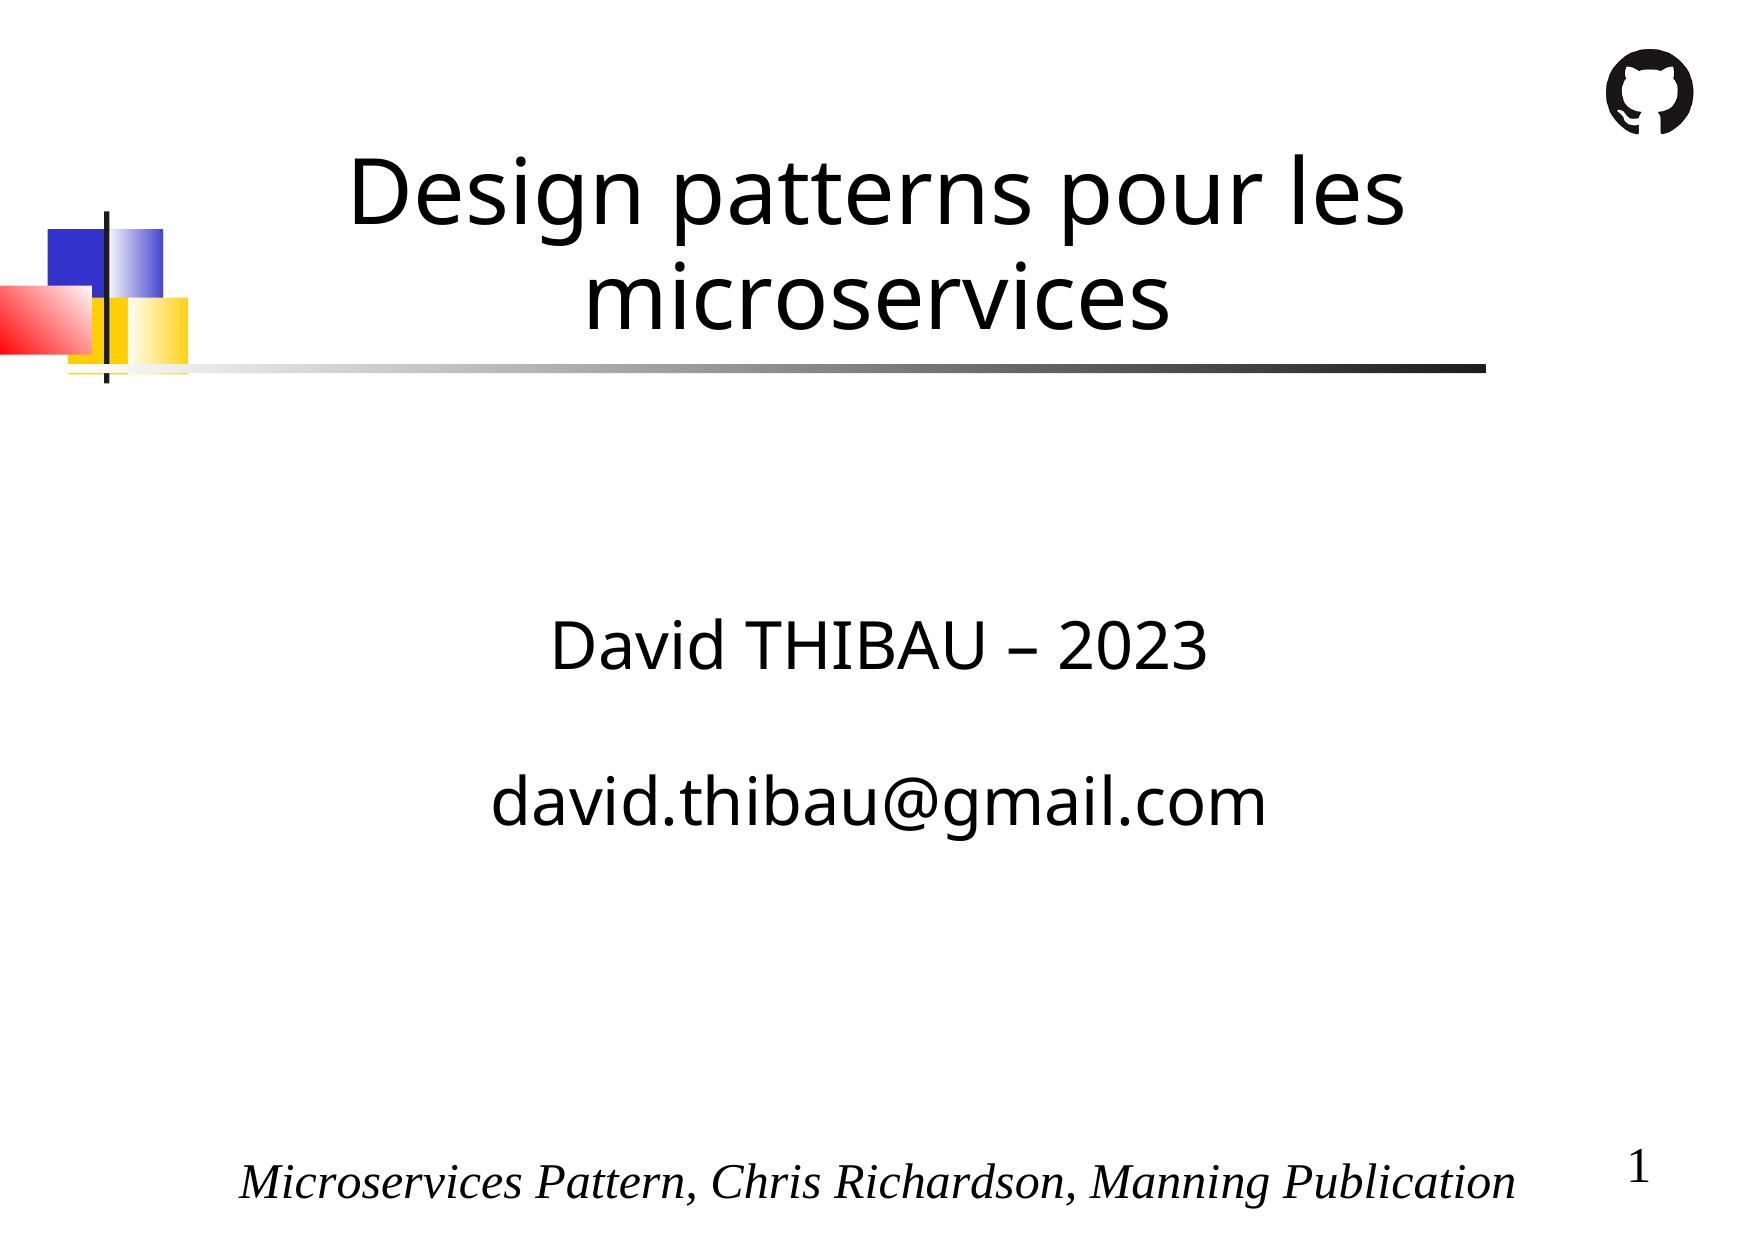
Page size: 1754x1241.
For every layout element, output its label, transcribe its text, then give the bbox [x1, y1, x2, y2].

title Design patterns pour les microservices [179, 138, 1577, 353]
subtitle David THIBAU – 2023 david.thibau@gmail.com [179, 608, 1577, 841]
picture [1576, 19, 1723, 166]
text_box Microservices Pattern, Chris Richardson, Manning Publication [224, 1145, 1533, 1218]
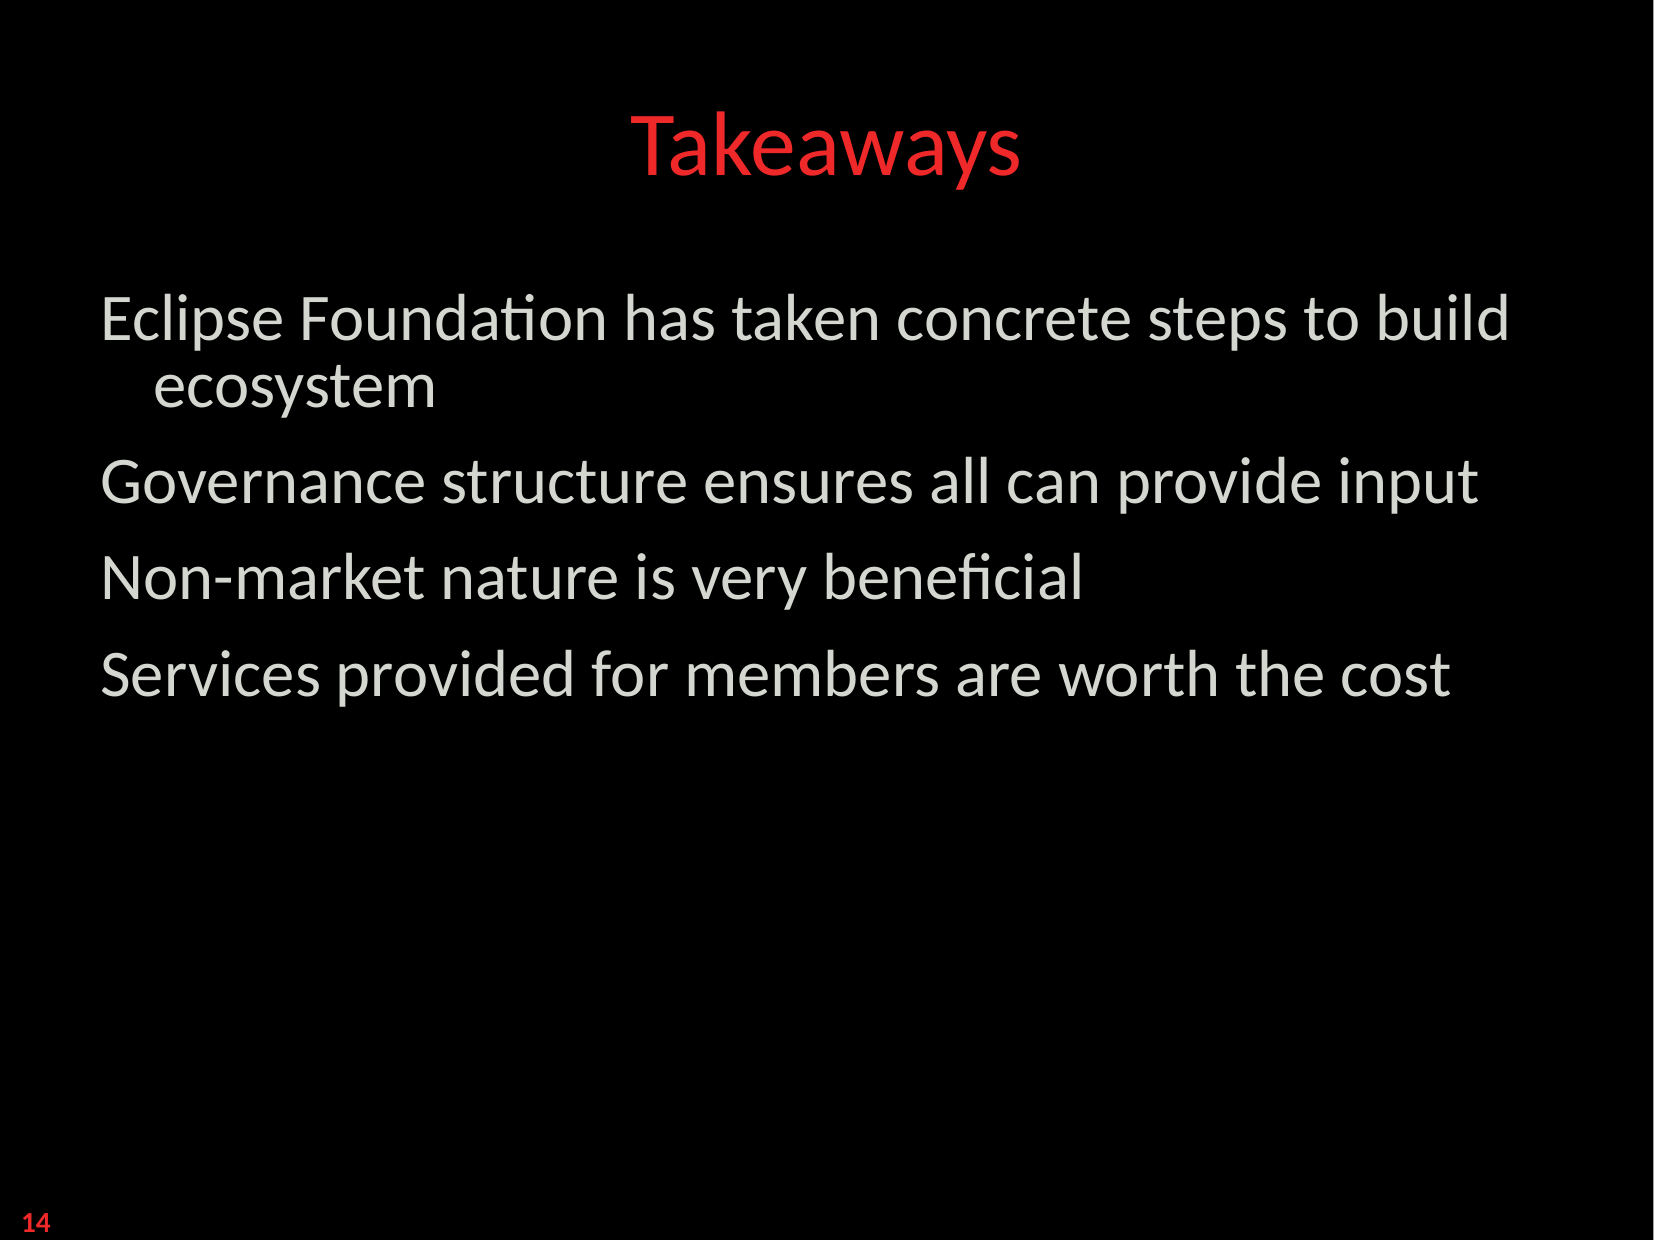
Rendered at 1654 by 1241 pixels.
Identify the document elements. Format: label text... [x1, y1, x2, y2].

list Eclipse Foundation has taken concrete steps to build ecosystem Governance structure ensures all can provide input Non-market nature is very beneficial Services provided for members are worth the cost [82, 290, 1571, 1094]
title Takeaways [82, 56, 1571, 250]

● ● ● ● ●

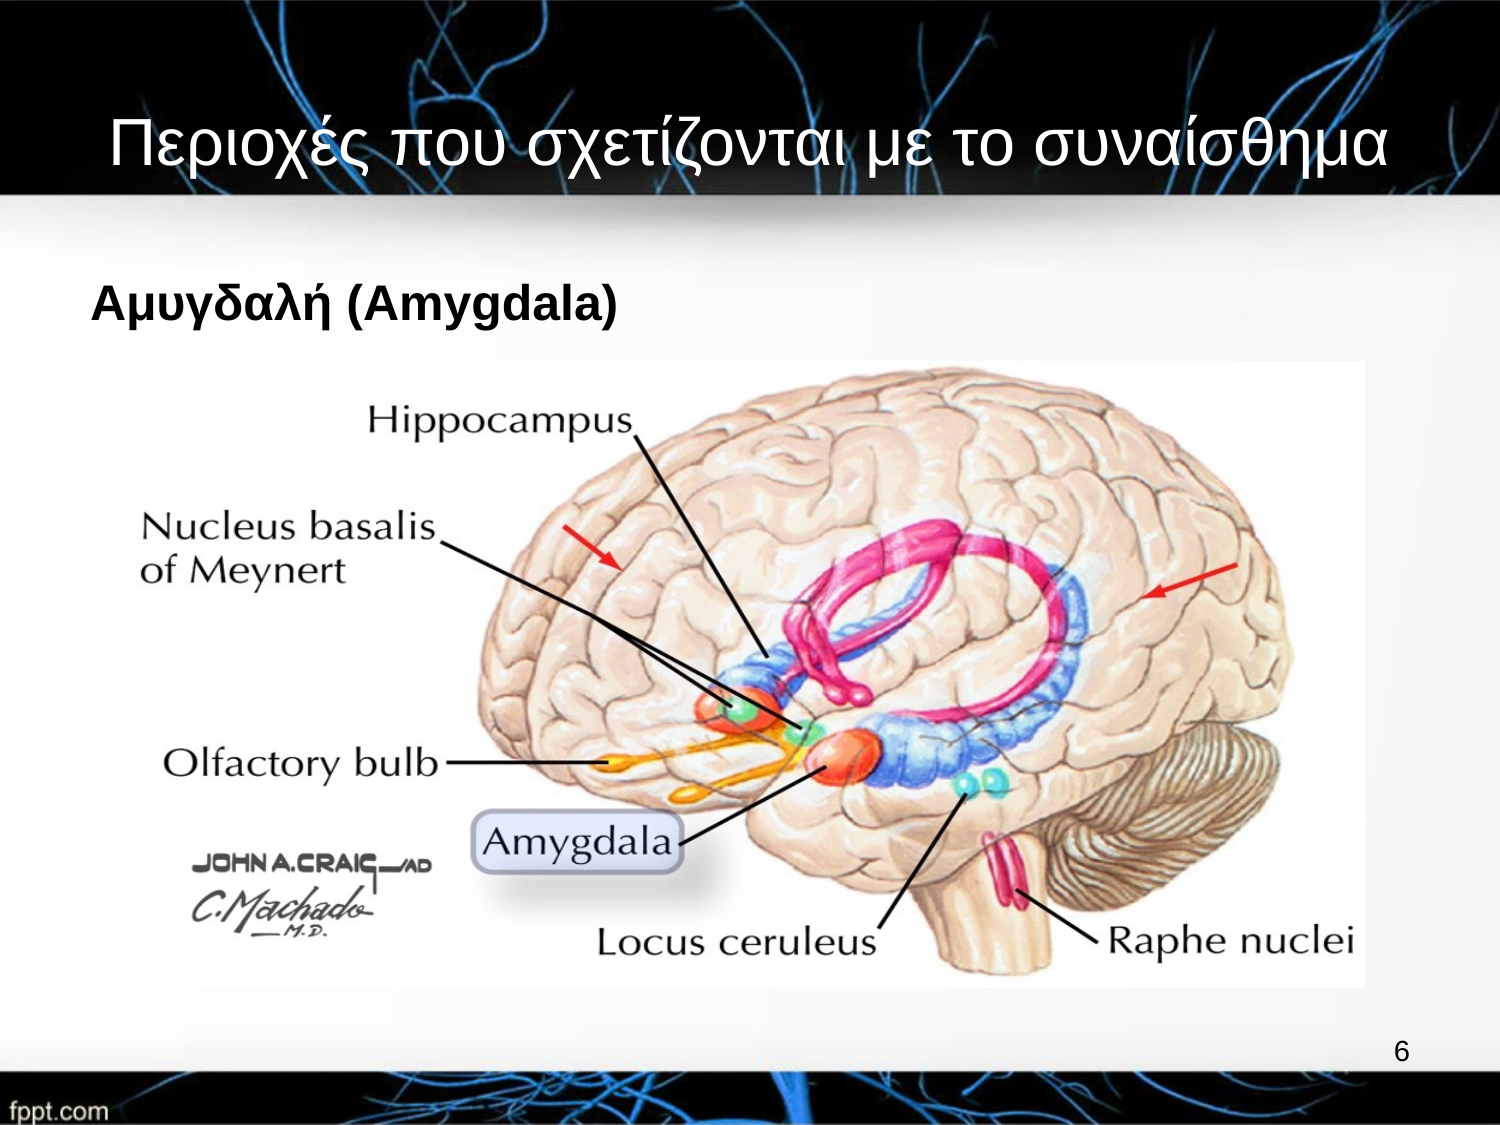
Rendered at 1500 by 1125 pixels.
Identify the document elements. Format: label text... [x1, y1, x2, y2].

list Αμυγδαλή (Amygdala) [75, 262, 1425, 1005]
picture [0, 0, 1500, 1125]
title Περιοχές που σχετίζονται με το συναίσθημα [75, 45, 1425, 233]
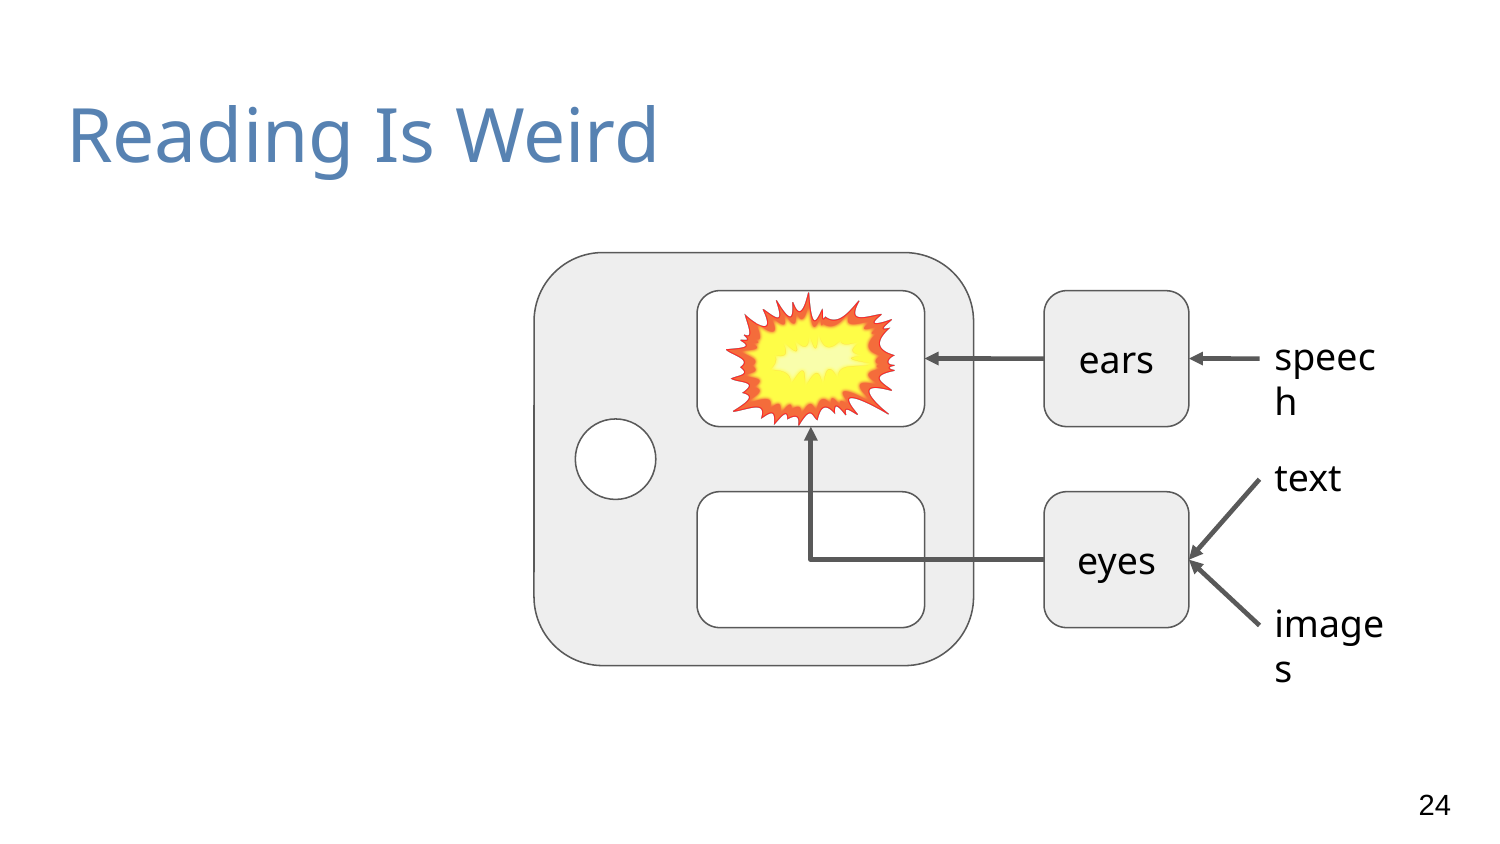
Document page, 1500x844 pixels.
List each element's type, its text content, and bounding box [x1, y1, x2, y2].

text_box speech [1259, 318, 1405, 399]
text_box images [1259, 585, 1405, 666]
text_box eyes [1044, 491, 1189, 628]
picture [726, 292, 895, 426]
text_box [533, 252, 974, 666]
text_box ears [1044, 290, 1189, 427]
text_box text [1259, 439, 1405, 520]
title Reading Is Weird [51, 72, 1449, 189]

● ● ● ● ●

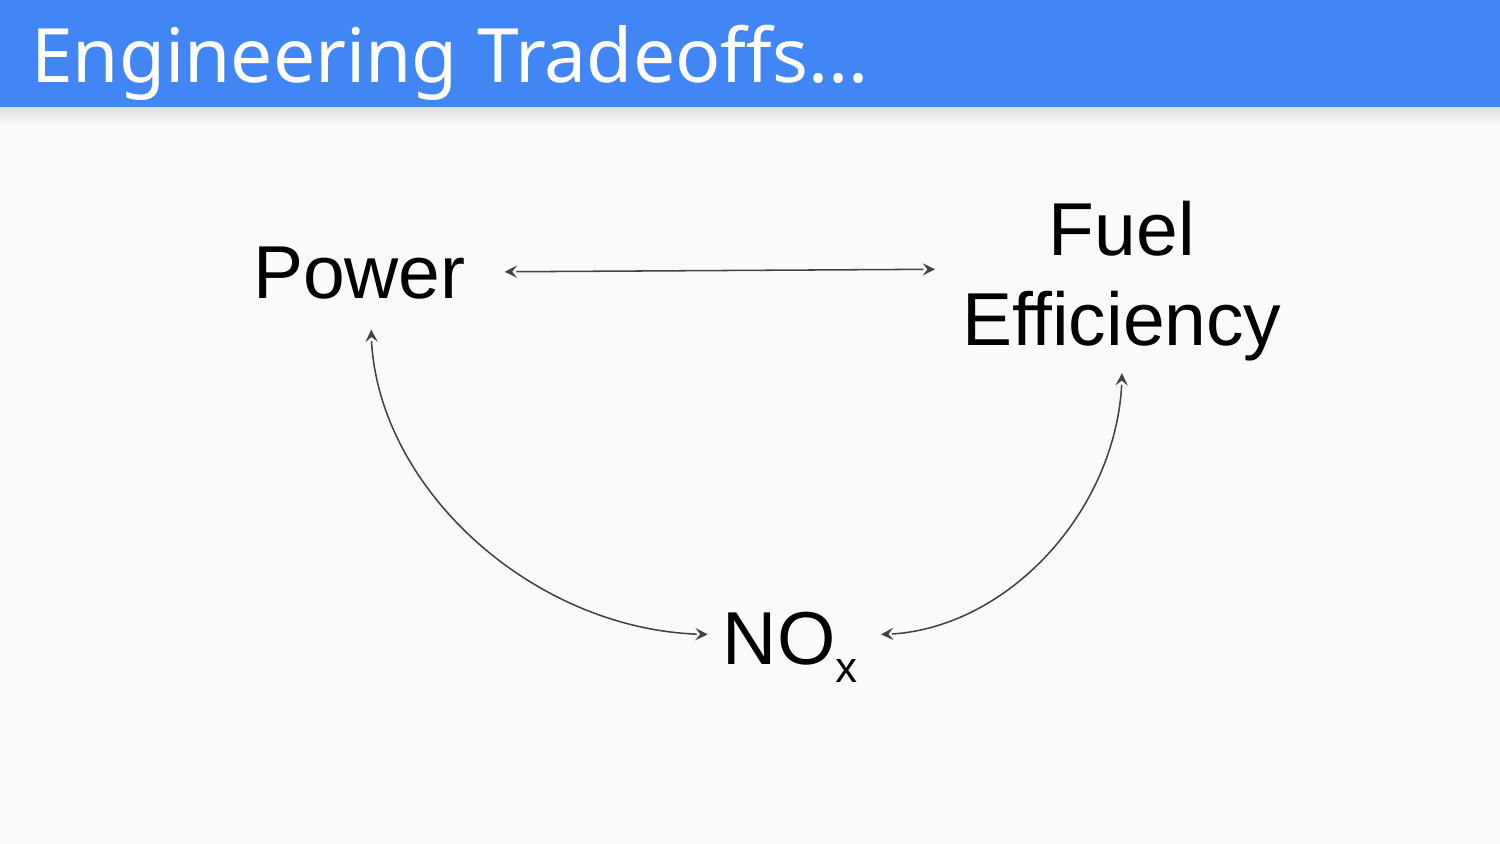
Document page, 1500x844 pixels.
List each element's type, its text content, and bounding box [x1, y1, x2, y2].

● ● ● ● ●

Directions for this task: Can you retype everything from the line containing "Rendered at 1654 by 1241 pixels." down to the line containing "title Takeaways [82, 56, 1571, 250]", keeping every line exactly the same?

Written answer:
Rendered at 1654 by 1241 pixels.
Identify the document elements. Format: label text... [x1, y1, x2, y2].

list Eclipse Foundation has taken concrete steps to build ecosystem Governance structure ensures all can provide input Non-market nature is very beneficial Services provided for members are worth the cost [82, 290, 1571, 1094]
title Takeaways [82, 56, 1571, 250]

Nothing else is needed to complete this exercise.